## WORK INSTRUCTION
All lines holding the word "issue" should be located in the records and copied.
*** Opening of DATA EXTRACTS ***
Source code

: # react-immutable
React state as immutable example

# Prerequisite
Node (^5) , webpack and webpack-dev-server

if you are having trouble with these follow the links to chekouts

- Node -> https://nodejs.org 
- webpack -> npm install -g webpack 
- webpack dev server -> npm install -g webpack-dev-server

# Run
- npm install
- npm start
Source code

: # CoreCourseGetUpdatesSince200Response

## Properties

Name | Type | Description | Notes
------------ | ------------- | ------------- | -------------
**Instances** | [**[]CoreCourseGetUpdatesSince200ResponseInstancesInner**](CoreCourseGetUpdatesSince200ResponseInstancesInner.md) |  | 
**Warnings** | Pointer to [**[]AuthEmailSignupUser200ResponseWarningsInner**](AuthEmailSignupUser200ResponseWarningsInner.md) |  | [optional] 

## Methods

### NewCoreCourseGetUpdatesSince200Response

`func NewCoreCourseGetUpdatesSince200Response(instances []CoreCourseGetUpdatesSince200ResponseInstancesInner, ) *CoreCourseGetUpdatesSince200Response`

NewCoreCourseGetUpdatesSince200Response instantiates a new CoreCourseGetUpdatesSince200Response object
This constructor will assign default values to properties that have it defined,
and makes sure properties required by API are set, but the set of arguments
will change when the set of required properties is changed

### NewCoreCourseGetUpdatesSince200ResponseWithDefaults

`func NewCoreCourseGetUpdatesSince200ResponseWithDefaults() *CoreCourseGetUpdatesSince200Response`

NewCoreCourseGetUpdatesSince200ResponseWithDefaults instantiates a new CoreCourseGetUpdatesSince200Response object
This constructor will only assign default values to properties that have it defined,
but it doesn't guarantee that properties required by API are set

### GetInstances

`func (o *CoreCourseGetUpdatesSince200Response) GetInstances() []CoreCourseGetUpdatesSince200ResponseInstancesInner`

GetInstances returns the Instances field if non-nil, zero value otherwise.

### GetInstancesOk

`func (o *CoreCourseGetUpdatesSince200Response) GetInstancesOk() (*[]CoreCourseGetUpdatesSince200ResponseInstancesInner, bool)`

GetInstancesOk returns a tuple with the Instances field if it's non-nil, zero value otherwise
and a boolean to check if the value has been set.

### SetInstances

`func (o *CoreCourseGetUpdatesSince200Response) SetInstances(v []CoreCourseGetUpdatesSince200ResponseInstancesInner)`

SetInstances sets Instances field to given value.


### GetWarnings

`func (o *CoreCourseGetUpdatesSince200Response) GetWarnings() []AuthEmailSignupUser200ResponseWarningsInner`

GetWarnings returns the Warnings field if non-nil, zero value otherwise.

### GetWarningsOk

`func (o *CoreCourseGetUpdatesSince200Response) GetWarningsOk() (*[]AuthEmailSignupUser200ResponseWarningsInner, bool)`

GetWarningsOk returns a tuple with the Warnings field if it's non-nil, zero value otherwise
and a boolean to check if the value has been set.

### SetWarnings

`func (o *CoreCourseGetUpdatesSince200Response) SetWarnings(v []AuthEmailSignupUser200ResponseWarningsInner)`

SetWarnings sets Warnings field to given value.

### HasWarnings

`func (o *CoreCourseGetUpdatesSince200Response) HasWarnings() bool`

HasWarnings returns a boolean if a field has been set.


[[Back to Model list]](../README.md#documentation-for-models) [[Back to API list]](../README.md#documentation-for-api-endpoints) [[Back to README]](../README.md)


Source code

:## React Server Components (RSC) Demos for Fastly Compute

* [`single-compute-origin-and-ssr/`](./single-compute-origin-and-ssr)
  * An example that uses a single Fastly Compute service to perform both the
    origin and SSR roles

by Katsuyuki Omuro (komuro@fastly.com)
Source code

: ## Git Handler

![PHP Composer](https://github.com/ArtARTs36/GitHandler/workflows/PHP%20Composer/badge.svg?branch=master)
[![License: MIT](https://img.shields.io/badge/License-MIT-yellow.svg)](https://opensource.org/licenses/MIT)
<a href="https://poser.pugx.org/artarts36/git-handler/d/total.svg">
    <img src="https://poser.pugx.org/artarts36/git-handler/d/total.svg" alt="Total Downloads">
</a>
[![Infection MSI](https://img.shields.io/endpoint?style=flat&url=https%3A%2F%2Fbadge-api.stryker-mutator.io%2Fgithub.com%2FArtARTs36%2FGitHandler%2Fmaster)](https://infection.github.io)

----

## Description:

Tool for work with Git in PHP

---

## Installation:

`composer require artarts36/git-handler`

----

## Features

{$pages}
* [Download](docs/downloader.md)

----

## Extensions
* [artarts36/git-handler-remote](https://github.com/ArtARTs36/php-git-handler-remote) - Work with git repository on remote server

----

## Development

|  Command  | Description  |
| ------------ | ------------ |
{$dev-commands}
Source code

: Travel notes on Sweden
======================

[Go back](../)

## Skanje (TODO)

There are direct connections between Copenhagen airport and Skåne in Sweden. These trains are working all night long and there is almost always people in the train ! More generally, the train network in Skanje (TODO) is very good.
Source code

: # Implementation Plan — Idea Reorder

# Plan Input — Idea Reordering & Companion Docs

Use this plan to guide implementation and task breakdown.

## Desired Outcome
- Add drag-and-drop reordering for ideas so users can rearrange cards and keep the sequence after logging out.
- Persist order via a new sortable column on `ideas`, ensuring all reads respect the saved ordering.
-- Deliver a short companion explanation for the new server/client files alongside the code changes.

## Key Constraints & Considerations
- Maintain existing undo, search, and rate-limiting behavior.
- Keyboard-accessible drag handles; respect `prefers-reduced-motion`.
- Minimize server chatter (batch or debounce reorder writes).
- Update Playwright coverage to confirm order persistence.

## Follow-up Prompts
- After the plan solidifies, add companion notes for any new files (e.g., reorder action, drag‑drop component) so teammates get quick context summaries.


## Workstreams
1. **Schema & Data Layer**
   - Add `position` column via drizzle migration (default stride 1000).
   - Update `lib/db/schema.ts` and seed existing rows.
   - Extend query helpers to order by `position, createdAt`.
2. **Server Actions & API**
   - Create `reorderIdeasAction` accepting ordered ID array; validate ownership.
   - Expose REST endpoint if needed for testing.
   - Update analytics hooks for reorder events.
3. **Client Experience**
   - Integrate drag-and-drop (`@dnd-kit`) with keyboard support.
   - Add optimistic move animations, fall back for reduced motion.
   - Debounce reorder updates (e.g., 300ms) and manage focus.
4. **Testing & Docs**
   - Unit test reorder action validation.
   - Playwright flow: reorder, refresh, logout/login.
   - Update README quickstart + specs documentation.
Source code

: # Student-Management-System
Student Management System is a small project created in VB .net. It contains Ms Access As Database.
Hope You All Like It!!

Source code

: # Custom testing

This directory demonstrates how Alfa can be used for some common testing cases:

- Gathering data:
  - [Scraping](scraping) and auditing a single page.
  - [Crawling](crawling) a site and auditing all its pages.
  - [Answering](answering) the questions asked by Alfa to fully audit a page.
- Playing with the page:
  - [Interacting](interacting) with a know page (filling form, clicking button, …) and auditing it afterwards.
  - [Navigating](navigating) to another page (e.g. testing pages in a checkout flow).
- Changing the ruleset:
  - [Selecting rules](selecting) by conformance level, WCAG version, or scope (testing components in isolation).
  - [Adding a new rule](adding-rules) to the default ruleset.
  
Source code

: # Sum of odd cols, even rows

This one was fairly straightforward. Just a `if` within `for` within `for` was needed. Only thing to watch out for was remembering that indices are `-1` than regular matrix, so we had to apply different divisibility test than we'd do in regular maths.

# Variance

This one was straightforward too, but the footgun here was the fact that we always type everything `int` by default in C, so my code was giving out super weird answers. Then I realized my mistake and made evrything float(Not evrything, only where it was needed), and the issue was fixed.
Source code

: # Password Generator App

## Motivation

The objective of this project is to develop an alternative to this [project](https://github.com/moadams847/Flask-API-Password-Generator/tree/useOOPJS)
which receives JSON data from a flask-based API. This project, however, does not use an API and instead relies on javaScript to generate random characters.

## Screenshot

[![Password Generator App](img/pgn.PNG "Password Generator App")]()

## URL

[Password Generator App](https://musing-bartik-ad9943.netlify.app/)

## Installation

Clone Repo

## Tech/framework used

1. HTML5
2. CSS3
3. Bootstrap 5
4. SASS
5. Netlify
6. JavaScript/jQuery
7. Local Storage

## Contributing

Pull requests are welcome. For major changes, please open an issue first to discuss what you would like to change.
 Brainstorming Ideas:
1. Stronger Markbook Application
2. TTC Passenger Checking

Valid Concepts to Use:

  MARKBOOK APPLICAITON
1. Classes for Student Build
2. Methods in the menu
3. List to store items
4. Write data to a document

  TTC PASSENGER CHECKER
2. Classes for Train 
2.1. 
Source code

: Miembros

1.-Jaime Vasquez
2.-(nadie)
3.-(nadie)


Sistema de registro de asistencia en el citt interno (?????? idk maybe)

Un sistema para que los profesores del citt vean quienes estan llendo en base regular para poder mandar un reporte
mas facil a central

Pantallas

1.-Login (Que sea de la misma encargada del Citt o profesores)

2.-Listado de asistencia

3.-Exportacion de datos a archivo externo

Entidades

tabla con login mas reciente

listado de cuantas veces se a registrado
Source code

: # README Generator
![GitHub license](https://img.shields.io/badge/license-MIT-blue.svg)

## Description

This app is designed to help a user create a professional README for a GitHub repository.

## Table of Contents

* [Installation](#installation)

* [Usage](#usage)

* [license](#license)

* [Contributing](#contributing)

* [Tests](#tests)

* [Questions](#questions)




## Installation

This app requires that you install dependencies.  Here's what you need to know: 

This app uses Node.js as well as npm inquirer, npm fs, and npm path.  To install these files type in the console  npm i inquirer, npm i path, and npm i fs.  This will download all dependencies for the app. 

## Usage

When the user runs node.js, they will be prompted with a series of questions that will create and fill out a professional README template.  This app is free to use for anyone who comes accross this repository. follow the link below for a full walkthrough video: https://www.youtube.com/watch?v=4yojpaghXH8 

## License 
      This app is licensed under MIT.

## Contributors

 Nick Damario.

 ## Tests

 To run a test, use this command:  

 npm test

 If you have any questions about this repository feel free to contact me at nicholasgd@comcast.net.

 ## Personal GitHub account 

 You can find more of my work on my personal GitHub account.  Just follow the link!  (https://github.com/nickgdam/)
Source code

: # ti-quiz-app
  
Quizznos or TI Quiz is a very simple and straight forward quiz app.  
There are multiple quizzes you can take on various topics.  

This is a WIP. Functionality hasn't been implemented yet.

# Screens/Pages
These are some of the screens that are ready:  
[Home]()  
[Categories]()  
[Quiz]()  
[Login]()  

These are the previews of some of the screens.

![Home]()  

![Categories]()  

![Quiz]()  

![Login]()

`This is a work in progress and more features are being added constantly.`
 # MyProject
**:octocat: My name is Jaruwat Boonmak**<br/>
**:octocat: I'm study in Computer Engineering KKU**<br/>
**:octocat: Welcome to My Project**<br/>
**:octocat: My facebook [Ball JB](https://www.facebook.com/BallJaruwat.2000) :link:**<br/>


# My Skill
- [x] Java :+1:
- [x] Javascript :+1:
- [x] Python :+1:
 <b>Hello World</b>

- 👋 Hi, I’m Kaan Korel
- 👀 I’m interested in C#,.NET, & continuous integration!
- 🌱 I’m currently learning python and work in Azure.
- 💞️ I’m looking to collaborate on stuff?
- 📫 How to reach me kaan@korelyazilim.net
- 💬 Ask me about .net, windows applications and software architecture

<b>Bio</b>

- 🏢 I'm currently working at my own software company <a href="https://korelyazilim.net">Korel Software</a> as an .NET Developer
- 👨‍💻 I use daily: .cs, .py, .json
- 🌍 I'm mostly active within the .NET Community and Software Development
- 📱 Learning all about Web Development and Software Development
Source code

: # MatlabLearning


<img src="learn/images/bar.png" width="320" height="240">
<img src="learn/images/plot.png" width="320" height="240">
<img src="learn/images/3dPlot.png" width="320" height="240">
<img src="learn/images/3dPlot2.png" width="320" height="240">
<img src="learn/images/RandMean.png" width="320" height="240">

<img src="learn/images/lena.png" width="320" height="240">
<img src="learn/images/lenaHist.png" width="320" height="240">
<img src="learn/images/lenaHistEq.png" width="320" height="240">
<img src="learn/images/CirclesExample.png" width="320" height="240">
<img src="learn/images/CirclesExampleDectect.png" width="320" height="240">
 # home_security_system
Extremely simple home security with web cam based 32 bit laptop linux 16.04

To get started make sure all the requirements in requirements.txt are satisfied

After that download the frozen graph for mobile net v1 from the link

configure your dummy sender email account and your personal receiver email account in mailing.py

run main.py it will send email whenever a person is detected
*** Close of DATA EXTRACTS ***
## ANSWER BOX
This one was straightforward too, but the footgun here was the fact that we always type everything `int` by default in C, so my code was giving out super weird answers. Then I realized my mistake and made evrything float(Not evrything, only where it was needed), and the issue was fixed.
Pull requests are welcome. For major changes, please open an issue first to discuss what you would like to change.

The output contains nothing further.